Here are the steps to get this done:

  1. Start Early Planning

It is important to start end-of-life planning before it is necessary. Starting early enables people to communicate their values, beliefs, and preferences for end-of-life care to their loved ones openly and honestly. These conversations can assist in establishing priorities, reducing emotional stress, and ensuring everyone is aware of the person’s intentions.

  1. Create Financial and Legal Papers

It is crucial to create and organise crucial financial and legal papers to guarantee financial stability and the effective management of assets. This can entail drafting or revising a will, appointing a person to manage your finances and healthcare, and naming beneficiaries for your life insurance and retirement accounts.
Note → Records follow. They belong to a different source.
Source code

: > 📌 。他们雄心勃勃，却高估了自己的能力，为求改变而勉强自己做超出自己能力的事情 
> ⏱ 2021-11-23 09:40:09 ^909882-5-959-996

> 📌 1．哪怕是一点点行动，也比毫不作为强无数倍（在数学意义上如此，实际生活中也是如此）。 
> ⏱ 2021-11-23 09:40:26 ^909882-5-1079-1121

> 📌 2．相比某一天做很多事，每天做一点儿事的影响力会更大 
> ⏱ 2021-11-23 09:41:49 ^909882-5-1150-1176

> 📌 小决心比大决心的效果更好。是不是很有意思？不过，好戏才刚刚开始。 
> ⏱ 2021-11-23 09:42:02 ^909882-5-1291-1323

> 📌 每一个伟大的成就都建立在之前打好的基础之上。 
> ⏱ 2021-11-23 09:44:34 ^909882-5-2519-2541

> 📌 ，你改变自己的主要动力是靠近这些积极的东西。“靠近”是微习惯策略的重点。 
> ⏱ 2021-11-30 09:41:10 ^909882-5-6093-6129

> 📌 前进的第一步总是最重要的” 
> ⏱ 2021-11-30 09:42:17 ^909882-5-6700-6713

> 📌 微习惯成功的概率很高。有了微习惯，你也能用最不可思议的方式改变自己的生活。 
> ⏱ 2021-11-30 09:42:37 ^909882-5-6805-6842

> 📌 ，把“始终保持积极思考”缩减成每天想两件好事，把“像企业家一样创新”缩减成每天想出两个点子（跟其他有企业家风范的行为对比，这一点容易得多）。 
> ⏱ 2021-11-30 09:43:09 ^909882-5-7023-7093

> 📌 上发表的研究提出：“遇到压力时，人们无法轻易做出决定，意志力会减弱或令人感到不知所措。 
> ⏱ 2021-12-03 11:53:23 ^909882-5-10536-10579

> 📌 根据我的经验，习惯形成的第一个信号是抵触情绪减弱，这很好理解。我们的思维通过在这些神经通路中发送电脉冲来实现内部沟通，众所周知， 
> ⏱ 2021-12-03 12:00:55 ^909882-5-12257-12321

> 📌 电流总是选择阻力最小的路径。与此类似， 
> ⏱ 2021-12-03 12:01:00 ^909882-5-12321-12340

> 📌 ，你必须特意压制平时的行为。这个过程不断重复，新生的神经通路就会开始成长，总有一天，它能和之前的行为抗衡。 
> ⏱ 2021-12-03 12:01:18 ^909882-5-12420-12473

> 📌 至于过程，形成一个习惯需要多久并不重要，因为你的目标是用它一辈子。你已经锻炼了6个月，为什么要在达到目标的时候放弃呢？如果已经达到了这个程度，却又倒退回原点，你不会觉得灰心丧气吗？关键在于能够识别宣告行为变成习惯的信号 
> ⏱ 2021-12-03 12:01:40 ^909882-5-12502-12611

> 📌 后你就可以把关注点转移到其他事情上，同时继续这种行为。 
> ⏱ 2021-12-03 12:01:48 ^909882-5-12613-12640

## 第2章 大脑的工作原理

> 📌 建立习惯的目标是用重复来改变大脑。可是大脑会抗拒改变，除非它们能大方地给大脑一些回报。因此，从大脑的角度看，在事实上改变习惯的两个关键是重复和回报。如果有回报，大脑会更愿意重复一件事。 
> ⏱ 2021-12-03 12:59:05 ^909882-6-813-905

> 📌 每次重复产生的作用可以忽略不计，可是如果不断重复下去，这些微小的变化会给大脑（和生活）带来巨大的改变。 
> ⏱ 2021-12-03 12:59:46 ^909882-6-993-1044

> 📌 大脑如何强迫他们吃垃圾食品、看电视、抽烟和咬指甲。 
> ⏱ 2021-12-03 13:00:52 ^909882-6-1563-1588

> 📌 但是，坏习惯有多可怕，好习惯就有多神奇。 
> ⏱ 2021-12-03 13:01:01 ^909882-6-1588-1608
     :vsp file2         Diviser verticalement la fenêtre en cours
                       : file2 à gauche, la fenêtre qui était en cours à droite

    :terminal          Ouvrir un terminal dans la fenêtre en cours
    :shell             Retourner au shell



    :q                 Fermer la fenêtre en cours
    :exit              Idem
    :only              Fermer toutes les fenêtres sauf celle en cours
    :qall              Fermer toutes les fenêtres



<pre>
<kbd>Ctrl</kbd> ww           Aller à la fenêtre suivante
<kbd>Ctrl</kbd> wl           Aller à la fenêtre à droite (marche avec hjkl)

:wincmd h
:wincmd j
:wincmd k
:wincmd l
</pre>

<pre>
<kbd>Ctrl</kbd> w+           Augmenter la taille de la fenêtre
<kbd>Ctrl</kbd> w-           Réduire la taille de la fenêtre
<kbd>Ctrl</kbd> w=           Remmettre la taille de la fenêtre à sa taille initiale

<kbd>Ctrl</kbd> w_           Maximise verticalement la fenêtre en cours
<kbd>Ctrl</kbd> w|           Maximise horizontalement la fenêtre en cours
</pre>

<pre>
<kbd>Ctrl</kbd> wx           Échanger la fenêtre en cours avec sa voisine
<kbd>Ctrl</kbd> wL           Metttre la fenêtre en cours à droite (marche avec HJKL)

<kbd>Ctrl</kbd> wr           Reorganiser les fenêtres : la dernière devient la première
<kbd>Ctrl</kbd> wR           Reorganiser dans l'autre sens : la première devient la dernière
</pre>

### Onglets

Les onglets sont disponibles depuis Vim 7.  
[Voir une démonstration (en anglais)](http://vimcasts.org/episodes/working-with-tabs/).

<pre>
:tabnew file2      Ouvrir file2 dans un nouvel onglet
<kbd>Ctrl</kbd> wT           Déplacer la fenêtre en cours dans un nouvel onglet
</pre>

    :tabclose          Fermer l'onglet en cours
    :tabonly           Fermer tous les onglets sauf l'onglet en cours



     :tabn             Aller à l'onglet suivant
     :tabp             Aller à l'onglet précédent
A lawyer or estate planner can offer assistance in navigating these complex issues.

  1. Think About Your Healthcare Preferences

Making decisions regarding the kind of medical treatment a person wants entails end-of-life planning. This involves taking choices for resuscitation techniques, life-sustaining therapies, and the choice of a healthcare proxy or durable power of attorney for healthcare into account. Advanced healthcare directives, like a living will or Medical Orders for Life-Sustaining Treatment (MOLST), can make sure that medical staff are aware of and respectful of the patient’s intentions.

  1. Get Palliative Care or End-of-Life Care

Individuals with life-threatening illnesses receive comfort, symptom management, and emotional support from end-of-life or palliative care professionals. Early involvement with a palliative care team can help address the person’s physical, mental, and spiritual needs and ensure their quality of life is maximised. Along with curative therapies, palliative care can be given and aid in facilitating discussions regarding end-of-life desires.

  1. Obtain Caregiving Assistance

End-of-life planning includes taking caregiving assistance needs into account. Finding family members, close friends, or professional carers who can help with personal care, housework, and emotional support during the end-of-life journey may be one of these things. The strain on loved ones might be lessened by looking into hospice programs, support groups, and local community resources.


End-of-life planning is a humane and powerful process that enables people to take control of their care, lessen the stress on loved ones, and guarantee that their end-of-life desires are honoured. People can navigate this difficult phase with peace of mind, dignity, and a focus on their physical and emotional well-being. Making end-of-life plans gives one a sense of control and gives oneself and those left behind a priceless gift, enabling a more peaceful and kind transition when approaching death.